◆ Record list ◆
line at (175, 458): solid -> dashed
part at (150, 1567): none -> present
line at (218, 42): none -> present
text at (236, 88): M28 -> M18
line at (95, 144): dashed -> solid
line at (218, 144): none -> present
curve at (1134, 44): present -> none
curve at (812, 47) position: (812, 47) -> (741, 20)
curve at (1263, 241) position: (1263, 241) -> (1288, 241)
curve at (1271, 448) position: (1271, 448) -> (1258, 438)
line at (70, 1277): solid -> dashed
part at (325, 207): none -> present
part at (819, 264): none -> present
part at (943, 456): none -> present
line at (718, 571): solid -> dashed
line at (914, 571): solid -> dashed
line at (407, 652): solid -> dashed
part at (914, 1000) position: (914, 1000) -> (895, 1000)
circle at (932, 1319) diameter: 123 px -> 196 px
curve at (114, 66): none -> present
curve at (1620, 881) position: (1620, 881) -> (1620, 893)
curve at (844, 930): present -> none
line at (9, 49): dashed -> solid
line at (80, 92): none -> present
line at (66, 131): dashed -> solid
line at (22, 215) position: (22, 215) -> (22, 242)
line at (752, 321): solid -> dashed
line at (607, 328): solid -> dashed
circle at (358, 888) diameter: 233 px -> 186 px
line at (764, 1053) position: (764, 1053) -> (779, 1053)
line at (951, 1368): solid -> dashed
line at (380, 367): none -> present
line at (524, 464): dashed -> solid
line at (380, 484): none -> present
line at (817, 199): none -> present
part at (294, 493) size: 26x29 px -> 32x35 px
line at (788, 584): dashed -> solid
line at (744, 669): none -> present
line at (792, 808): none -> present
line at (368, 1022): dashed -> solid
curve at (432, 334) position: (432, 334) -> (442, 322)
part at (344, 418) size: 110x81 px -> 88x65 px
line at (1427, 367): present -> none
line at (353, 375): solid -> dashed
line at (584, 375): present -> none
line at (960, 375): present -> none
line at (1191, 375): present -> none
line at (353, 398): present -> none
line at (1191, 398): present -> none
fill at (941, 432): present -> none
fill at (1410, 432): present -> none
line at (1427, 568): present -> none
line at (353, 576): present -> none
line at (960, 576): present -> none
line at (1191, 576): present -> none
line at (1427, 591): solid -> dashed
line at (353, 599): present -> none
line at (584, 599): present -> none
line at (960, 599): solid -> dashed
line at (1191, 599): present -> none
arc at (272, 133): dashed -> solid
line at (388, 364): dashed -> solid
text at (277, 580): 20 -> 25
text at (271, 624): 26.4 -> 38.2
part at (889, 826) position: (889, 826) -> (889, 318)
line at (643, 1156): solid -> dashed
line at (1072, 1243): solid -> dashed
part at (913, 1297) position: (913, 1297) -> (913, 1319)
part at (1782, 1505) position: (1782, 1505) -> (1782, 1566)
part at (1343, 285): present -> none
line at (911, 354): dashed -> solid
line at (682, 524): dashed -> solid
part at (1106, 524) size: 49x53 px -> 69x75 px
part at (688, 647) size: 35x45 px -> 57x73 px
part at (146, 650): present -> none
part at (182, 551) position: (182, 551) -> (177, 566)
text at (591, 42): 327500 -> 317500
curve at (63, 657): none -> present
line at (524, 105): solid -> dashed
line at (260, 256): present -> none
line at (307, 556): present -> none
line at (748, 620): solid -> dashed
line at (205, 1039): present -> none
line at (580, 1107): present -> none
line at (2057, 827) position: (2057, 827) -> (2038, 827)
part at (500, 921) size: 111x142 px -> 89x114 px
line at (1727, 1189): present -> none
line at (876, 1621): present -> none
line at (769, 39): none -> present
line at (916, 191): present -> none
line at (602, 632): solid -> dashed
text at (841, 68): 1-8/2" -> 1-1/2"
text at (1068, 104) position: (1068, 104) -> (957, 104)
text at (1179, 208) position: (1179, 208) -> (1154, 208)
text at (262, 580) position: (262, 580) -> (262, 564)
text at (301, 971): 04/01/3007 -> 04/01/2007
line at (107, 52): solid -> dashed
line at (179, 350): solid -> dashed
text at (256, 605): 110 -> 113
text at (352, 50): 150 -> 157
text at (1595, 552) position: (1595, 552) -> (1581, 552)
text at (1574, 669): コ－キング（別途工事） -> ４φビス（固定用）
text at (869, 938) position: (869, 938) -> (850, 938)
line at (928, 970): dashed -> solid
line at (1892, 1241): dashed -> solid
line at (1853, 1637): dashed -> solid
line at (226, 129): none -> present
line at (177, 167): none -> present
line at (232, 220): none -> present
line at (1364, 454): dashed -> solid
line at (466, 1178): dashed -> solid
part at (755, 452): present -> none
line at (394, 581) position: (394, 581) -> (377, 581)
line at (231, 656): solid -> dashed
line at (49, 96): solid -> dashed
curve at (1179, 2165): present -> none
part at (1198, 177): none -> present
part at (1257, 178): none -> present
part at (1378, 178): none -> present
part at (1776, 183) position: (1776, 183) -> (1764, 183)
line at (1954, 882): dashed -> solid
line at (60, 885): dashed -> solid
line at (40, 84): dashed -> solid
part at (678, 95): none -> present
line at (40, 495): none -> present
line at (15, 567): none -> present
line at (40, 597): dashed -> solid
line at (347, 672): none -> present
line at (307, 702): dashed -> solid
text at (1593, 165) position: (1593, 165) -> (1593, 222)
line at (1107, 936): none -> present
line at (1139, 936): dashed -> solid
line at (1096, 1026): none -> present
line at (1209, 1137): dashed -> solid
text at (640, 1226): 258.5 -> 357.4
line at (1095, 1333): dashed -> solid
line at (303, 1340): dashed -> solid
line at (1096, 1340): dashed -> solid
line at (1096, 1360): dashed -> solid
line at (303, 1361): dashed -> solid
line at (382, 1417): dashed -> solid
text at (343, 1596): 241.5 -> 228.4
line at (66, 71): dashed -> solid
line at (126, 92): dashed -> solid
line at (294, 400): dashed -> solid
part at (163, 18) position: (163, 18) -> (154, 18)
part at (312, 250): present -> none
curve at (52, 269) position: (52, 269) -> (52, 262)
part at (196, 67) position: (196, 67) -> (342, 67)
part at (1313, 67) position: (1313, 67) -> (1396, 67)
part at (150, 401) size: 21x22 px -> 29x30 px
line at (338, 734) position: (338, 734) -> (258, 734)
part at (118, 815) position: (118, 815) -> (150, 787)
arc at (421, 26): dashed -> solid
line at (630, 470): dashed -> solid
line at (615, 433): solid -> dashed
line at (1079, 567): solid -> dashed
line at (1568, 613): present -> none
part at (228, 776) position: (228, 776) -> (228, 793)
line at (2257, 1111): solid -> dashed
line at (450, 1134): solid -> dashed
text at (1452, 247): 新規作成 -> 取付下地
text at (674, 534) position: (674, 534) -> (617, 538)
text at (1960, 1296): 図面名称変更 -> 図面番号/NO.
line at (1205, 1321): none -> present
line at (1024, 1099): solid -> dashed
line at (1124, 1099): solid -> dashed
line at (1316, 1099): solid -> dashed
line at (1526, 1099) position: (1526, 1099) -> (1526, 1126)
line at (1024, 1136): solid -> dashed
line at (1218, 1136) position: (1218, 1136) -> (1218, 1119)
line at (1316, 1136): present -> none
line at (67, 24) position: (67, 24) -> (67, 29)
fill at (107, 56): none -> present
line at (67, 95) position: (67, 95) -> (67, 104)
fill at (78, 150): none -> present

◆ What the exercise asks ◆
Copy out the records unchanged from the first line through the line containing "line at (764, 1053)", including both, and output nothing else.

◆ Reply to the exercise ◆
line at (175, 458): solid -> dashed
part at (150, 1567): none -> present
line at (218, 42): none -> present
text at (236, 88): M28 -> M18
line at (95, 144): dashed -> solid
line at (218, 144): none -> present
curve at (1134, 44): present -> none
curve at (812, 47) position: (812, 47) -> (741, 20)
curve at (1263, 241) position: (1263, 241) -> (1288, 241)
curve at (1271, 448) position: (1271, 448) -> (1258, 438)
line at (70, 1277): solid -> dashed
part at (325, 207): none -> present
part at (819, 264): none -> present
part at (943, 456): none -> present
line at (718, 571): solid -> dashed
line at (914, 571): solid -> dashed
line at (407, 652): solid -> dashed
part at (914, 1000) position: (914, 1000) -> (895, 1000)
circle at (932, 1319) diameter: 123 px -> 196 px
curve at (114, 66): none -> present
curve at (1620, 881) position: (1620, 881) -> (1620, 893)
curve at (844, 930): present -> none
line at (9, 49): dashed -> solid
line at (80, 92): none -> present
line at (66, 131): dashed -> solid
line at (22, 215) position: (22, 215) -> (22, 242)
line at (752, 321): solid -> dashed
line at (607, 328): solid -> dashed
circle at (358, 888) diameter: 233 px -> 186 px
line at (764, 1053) position: (764, 1053) -> (779, 1053)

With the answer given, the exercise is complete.